Bien sûr, ce documentaire ne met pas en doute qu'un Saoudien aigri, de bonne famille et riche, qui s'appelle Oussama ben Laden a aidé à financer différents groupes de fanatiques islamiques partageant des intérêts communs et qui se sont engagés dans le terrorisme, y compris dans les attaques du 11 septembre. Il ne met pas non plus en doute la notion selon laquelle une version terrifiante de l'Islam fondamentaliste a conduit à une série de violence épouvantable à travers le monde. Mais ce film, à la fois plus sobre et plus profondément provocateur que "Fahrenheit 9/11" de Michael Moore, conteste directement ce qui est communément admis en apportant des arguments très convaincants selon lesquels l'administration Bush, menée par une cabale unie de néoconservateurs machiavéliques, a saisi la fausse image d'une menace terroriste internationale unifiée pour remplacer l'ancien empire soviétique [dans son rôle de croquemitaine] afin de faire passer en force un programme politique.

Le terrorisme est profondément menaçant, mais il apparaît être un phénomène bien plus fragmenté et complexe que ne le suggère l'image du réseau tentaculaire d'al-Qaeda, avec ben Laden à sa tête.

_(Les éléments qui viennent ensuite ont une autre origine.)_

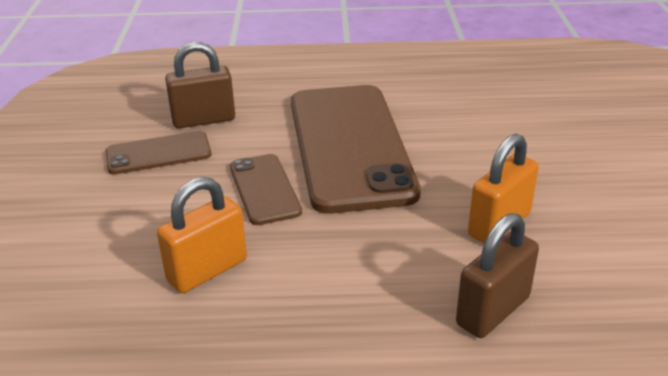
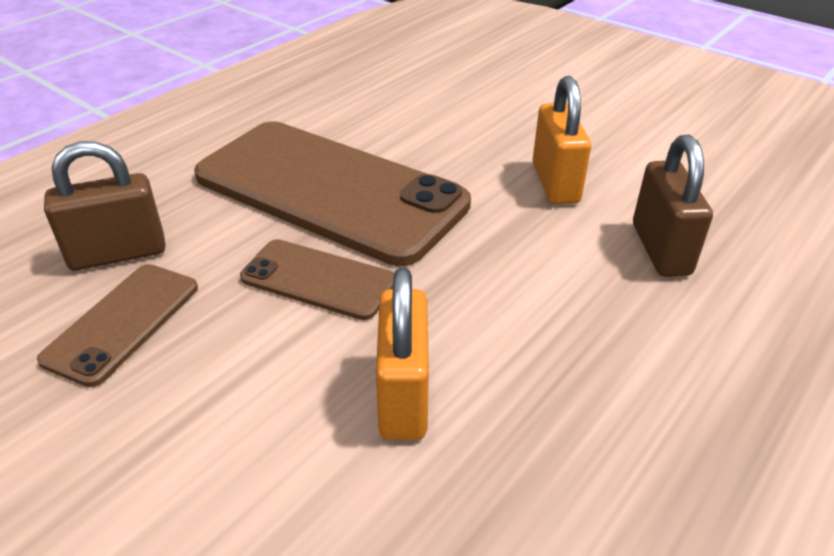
camera: 50 degrees left, 5 degrees up
brown padlock [165,42,235,128] -> brown padlock turned 45 degrees clockwise [44,141,165,271]

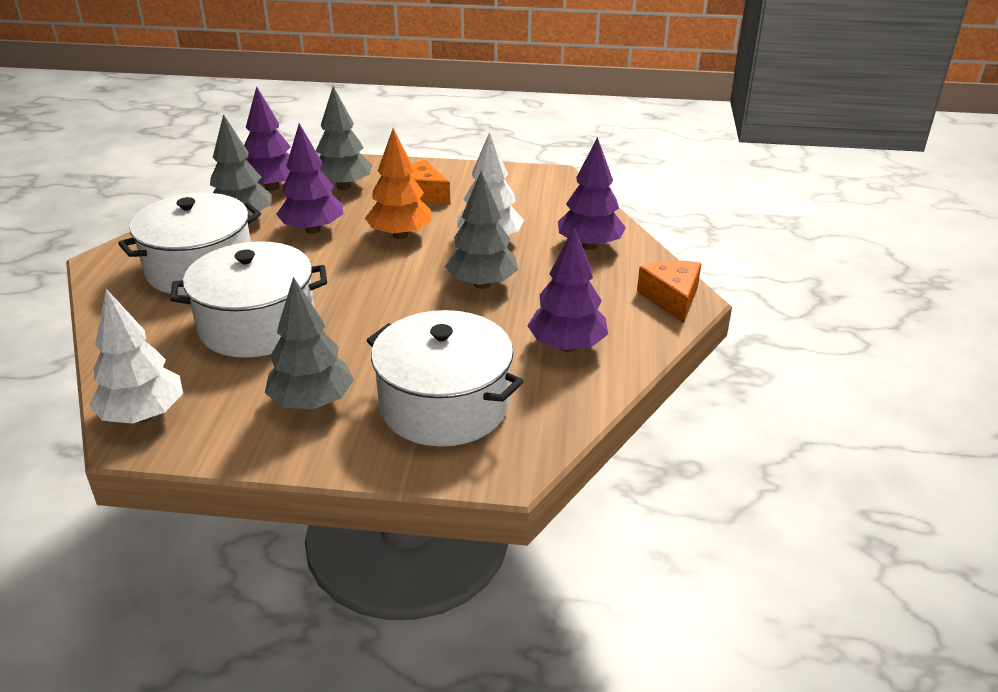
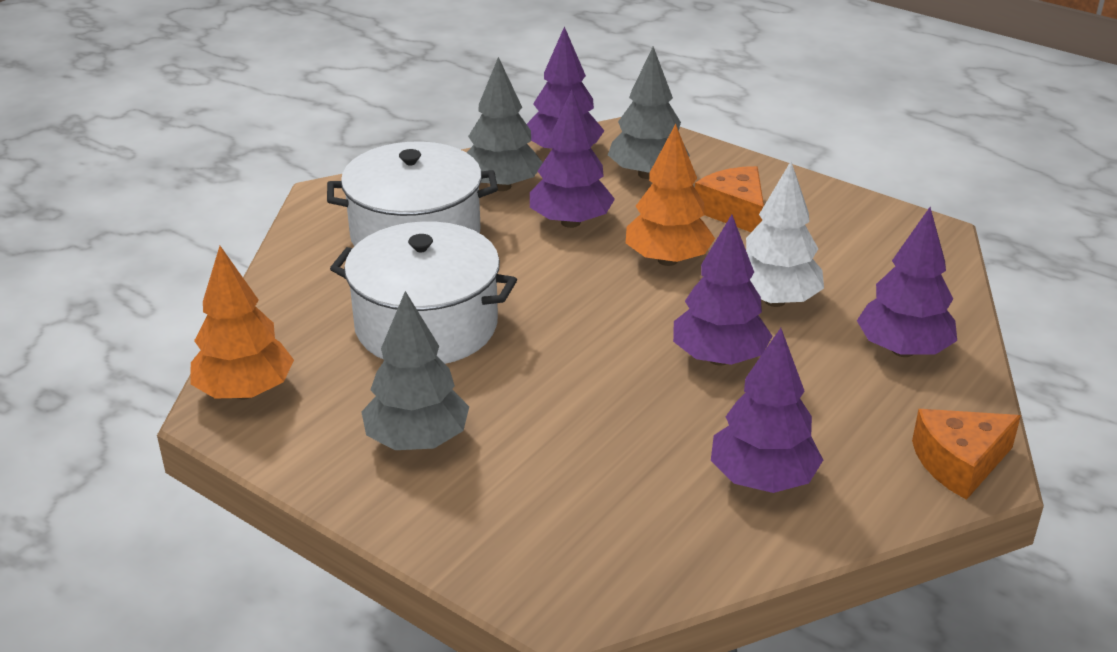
camera: 30 degrees right, 0 degrees up
white tree [89,289,183,424] -> orange tree [191,246,294,399]
white pot [367,310,524,447] -> none
grey tree [445,171,518,289] -> purple tree [673,215,772,365]
orange cheese [637,260,702,323] -> orange cheese turned 135 degrees counterclockwise [912,409,1021,500]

Alors que le documentaire de la BBC rend compte que la menace terroriste est à la fois réelle et grandissante, il conteste le fait que cette menace soit centralisée :

"Il y a des individus et des groupes dangereux et fanatiques dans le monde qui ont été inspirés par des idées islamiques extrémistes et qui utiliseront les techniques du terrorisme de masse — les attaques sur l'Amérique et sur Madrid sont suffisamment claires. Mais la vision cauchemardesque d'une unique organisation puissante et cachée attendant de porter ses attaques contre nos sociétés est une illusion. Partout où l'on peut chercher cette organisation al-Qaeda, des montagnes d'Afghanistan aux 'cellules dormantes' en Amérique, les Britanniques et les Américains poursuivent un ennemi fantôme."

La vérité, c'est que malgré les efforts de plusieurs commissions gouvernementales et une vaste armée d'enquêteurs nous n'avons toujours pas un récit crédible de cette "guerre contre le terrorisme" qui est menée dans l'ombre.

Considérez par exemple que ni la commission du 11/9, ni aucun tribunal n'ont été capables d'obtenir des preuves directes de la part des terroristes-clés détenus après le 11/9 par les Etats-Unis. Tout ce que nous savons provient de deux bords qui ont tous deux un grand intérêt à exagérer la menace posée par al-Qaeda : les terroristes eux-mêmes et les agences militaires et de renseignements qui ont un intérêt personnel à maintenir la façade d'un ennemi extraordinairement dangereux.

Un tel état d'ignorance nationale au sujet d'une guerre sans fin est, comme "The Power of Nightmares" le montre clairement, simplement inacceptable dans une démocratie qui fonctionne.